New York City — J.Crew Group Inc., which operates the J.Crew and Madewell fashion retail brands, has filed for Chapter 11 bankruptcy protection. The company hopes to restructure its debt while aiming to eventually reopen its stores in the aftermath of the COVID-19 pandemic. Chinos Holdings Inc., the parent company of J.Crew, filed the voluntary petitions for protection Monday in the U.S. Bankruptcy Court of the Eastern District of Virginia.

In a statement, the New York City-based retailer said its lenders and stakeholders agreed to convert $1.6 billion of debt into equity. That figure represents almost all of J.Crew’s total debt load of $1.7 billion as of February 1, 2020. The company also said it has secured $400 million in debtor-in-possession financing to exit debt structures with existing lenders such as Anchorage Capital Group and GSO Capital Partners.
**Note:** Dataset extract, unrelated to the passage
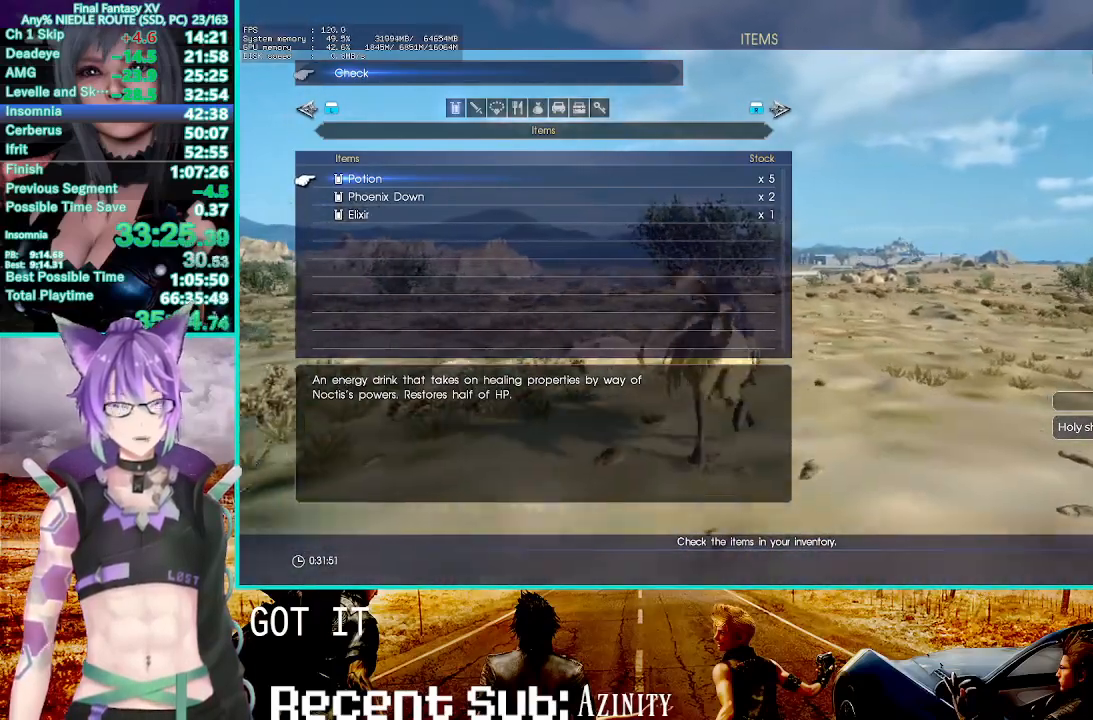
Gameplay with a controller (PlayStation layout); each line is a JSON object with the inputs held at the frame after it. "events" lists button and stick changes between this image and that frame as [ms after this image, input, new state], when the widget could be followed in between. Not read: CIRCLE CROSS L3 R3 SELECT START.
{"buttons": ["R2"], "left_stick": "up", "right_stick": "center", "events": []}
Between these initiatives, the company believes it can reopen many of stores that have been temporarily shuttered amid the COVID-19 outbreak. As of May 1, J.Crew Group Inc. operated 181 J.Crew retail stores, 140 Madewell stores and 170 factory stores.

“This agreement with our lenders represents a critical milestone in the ongoing process to transform our business with the goal of driving long-term, sustainable growth for J.Crew and further enhancing Madewell’s growth momentum,” says Jan Singer, CEO of J.Crew Group.

“As we look to reopen our stores as quickly and safely as possible, this comprehensive financial restructuring should enable our business and brands to thrive for years to come,” adds Singer, who previously served as CEO of apparel retailers Victoria’s Secret and Spanx.

According to recent SEC filings, J.Crew Group Inc.’s total revenues increased 2 percent to $747 million between the fourth quarters of 2019 and 2018, with the Madewell brand accounting for most of the revenue growth. Bloomberg also reported in March that the company had nixed plans to take the Madewell brand public, a move that would have raised capital to pay down existing debt.

“Like many retailers, J.Crew had been facing increasing pressure over the last 10 years as it has continued to accrue debt despite seeing success in opening new locations and driving growth for Madewell,” says Kelly Lynch, retail solutions manager at ActiveViam, a data analytics firm the retail sector.

“However, COVID-19 has significantly exacerbated J.Crew’s underlying issues, which has unfortunately made it the first bankruptcy casualty of the pandemic crisis within the legacy retail space.”